Abstract

A simple method for fabricating three-dimensional photonic crystals with all fourteen Bravais lattice structures and arbitrary lattice constant is proposed. The lattice structure is defined by three primitive translation vectors. The vectors form three triangles on the non-parallel three planes, which shape a tetrahedron, and a united two tetrahedrons forms a parallelepiped, which corresponds to a primitive cell of the lattice. All atoms lie at the vertexes of the parallelepiped where these three planes intersect. This means that all crystal lattices can be described by three sets of periodically aligned planes. The periodically aligned planes, or walls, can easily be fabricated by recording two-beam interference fringes in the recording material with a recording threshold such as a photoresist. Therefore, triple exposure of the twobeam interference fringes can create arbitrary crystal lattice structure.

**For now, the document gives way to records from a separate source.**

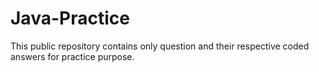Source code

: # Java-Practice
This public repository contains only question and their respective coded answers for practice purpose. 
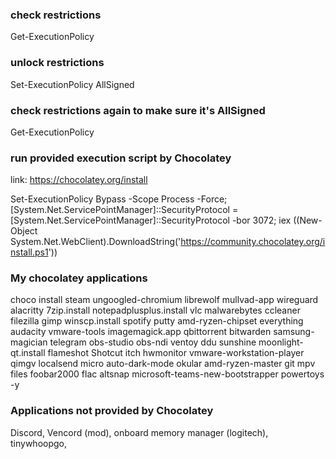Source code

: ### check restrictions
Get-ExecutionPolicy

### unlock restrictions
Set-ExecutionPolicy AllSigned

### check restrictions again to make sure it's AllSigned
Get-ExecutionPolicy

### run provided execution script by Chocolatey
link: https://chocolatey.org/install

Set-ExecutionPolicy Bypass -Scope Process -Force; [System.Net.ServicePointManager]::SecurityProtocol = [System.Net.ServicePointManager]::SecurityProtocol -bor 3072; iex ((New-Object System.Net.WebClient).DownloadString('https://community.chocolatey.org/install.ps1'))

### My chocolatey applications
choco install steam ungoogled-chromium librewolf mullvad-app wireguard alacritty 7zip.install notepadplusplus.install vlc malwarebytes ccleaner filezilla gimp winscp.install spotify putty amd-ryzen-chipset everything audacity vmware-tools imagemagick.app qbittorrent bitwarden samsung-magician telegram obs-studio obs-ndi ventoy ddu sunshine moonlight-qt.install flameshot Shotcut itch hwmonitor vmware-workstation-player qimgv localsend micro auto-dark-mode okular amd-ryzen-master git mpv files foobar2000 flac altsnap microsoft-teams-new-bootstrapper powertoys -y

### Applications not provided by Chocolatey
Discord, Vencord (mod), onboard memory manager (logitech), tinywhoopgo, 
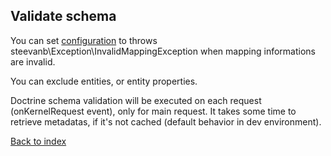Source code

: Validate schema
---------------

You can set [configuration](configuration.md) to throws steevanb\Exception\InvalidMappingException
when mapping informations are invalid.

You can exclude entities, or entity properties.

Doctrine schema validation will be executed on each request (onKernelRequest event), only for main request.
It takes some time to retrieve metadatas, if it's not cached (default behavior in dev environment).

[Back to index](../../README.md)
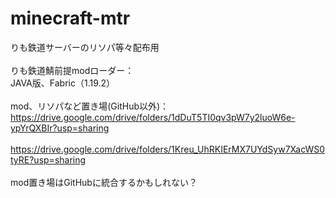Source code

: # minecraft-mtr
りも鉄道サーバーのリソパ等々配布用<br>
<br>
りも鉄道鯖前提modローダー：<br>
JAVA版、Fabric（1.19.2）<br>
<br>
mod、リソパなど置き場(GitHub以外)：<br>
https://drive.google.com/drive/folders/1dDuT5TI0qv3pW7y2luoW6e-ypYrQXBIr?usp=sharing<br>
<br>
https://drive.google.com/drive/folders/1Kreu_UhRKIErMX7UYdSyw7XacWS0tyRE?usp=sharing<br>
<br>
mod置き場はGitHubに統合するかもしれない？<br>
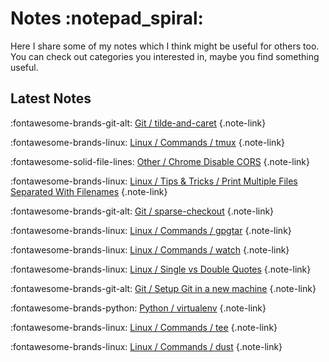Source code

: # Notes :notepad_spiral:

Here I share some of my notes which I think might be useful for others too. You can check out
categories you interested in, maybe you find something useful.

<!-- TODO: Instead of showing all the notes, display category tree here in page. Just like side nav -->

<style>
.note-link {
  transition: transform 0.1s;
  margin-top: 0.5rem;
  margin-bottom: 0.5rem;

  &:hover {
    transform: translateX(10px);
  }
}
</style>

## Latest Notes

:fontawesome-brands-git-alt: [ Git / tilde-and-caret](./git/tilde-and-caret/index.md)
{.note-link}

:fontawesome-brands-linux: [ Linux / Commands / tmux](./linux/commands/tmux/index.md)
{.note-link}

:fontawesome-solid-file-lines: [ Other / Chrome Disable CORS](./other/chrome-disable-cors/index.md)
{.note-link}

:fontawesome-brands-linux: [ Linux / Tips & Tricks / Print Multiple Files Separated With Filenames](./linux/tips-and-tricks/print-multiple-files-separated-with-filename/index.md)
{.note-link}

:fontawesome-brands-git-alt: [ Git / sparse-checkout](./git/sparse-checkout/index.md)
{.note-link}

:fontawesome-brands-linux: [ Linux / Commands / gpgtar](./linux/commands/gpgtar/index.md)
{.note-link}

:fontawesome-brands-linux: [ Linux / Commands / watch](./linux/commands/watch/index.md)
{.note-link}

:fontawesome-brands-linux: [ Linux / Single vs Double Quotes](./linux/single-vs-double-quotes/index.md)
{.note-link}

:fontawesome-brands-git-alt: [ Git / Setup Git in a new machine](./git/setup.md)
{.note-link}

:fontawesome-brands-python: [ Python / virtualenv](./python/virtualenv/index.md)
{.note-link}

:fontawesome-brands-linux: [ Linux / Commands / tee](./linux/commands/tee/index.md)
{.note-link}

:fontawesome-brands-linux: [ Linux / Commands / dust](./linux/commands/dust/index.md)
{.note-link}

The optical arrangement of the practical interferometer is simplified when the angles between the normal to the recording plane and the three planes are equal. In this arrangement the triple exposure is followed subsequently by simply rotating the recording material around the normal to the recording plane. To create a lattice with arbitrary lattice plane with respect to a recording plane, two axes rotating stage must be used to rotate and tilt the recording plane. This method can create all fourteen Bravais lattices with arbitrary lattice constant while the conventional four-beam interference method creates only a limited number of lattice constants. Mathematical proof and numerical analysis results of this method are also shown.